## AIM OF THE EXERCISE
For the word "down", count the lines below that contain it. Give the number alone.

## Dataset entries
┌──
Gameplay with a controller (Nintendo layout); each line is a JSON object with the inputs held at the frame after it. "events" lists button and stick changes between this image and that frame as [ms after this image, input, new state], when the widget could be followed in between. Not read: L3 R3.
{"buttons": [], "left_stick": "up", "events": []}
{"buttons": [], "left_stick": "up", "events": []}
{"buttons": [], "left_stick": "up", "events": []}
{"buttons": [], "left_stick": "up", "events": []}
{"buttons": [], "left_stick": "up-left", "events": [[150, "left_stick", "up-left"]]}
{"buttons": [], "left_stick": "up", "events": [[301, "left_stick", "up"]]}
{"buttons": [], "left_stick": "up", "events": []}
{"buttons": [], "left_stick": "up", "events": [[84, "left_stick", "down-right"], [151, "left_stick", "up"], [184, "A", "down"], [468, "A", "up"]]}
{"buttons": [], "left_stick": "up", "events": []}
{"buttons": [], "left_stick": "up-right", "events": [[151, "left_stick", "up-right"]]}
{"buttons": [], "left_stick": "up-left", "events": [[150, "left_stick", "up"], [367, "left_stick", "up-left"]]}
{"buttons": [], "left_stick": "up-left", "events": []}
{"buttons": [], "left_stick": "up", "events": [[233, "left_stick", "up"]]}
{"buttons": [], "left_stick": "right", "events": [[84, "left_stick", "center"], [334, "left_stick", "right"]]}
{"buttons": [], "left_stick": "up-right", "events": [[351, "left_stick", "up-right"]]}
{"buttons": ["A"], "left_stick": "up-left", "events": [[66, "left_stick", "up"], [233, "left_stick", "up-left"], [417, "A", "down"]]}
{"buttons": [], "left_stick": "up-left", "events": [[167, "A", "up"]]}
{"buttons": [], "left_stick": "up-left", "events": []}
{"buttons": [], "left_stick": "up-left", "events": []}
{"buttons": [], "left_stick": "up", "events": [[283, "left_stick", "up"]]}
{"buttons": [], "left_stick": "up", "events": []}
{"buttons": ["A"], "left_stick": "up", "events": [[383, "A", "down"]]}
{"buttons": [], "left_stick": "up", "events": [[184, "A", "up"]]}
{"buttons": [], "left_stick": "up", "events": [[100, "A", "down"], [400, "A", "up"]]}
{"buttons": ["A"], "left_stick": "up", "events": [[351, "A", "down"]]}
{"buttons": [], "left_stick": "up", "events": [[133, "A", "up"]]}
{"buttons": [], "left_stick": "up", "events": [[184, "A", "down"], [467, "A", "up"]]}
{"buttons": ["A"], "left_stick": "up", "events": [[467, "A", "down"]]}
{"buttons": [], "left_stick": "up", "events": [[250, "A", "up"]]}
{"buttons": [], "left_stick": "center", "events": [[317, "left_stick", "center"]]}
└──
## RESPONSE BELOW
7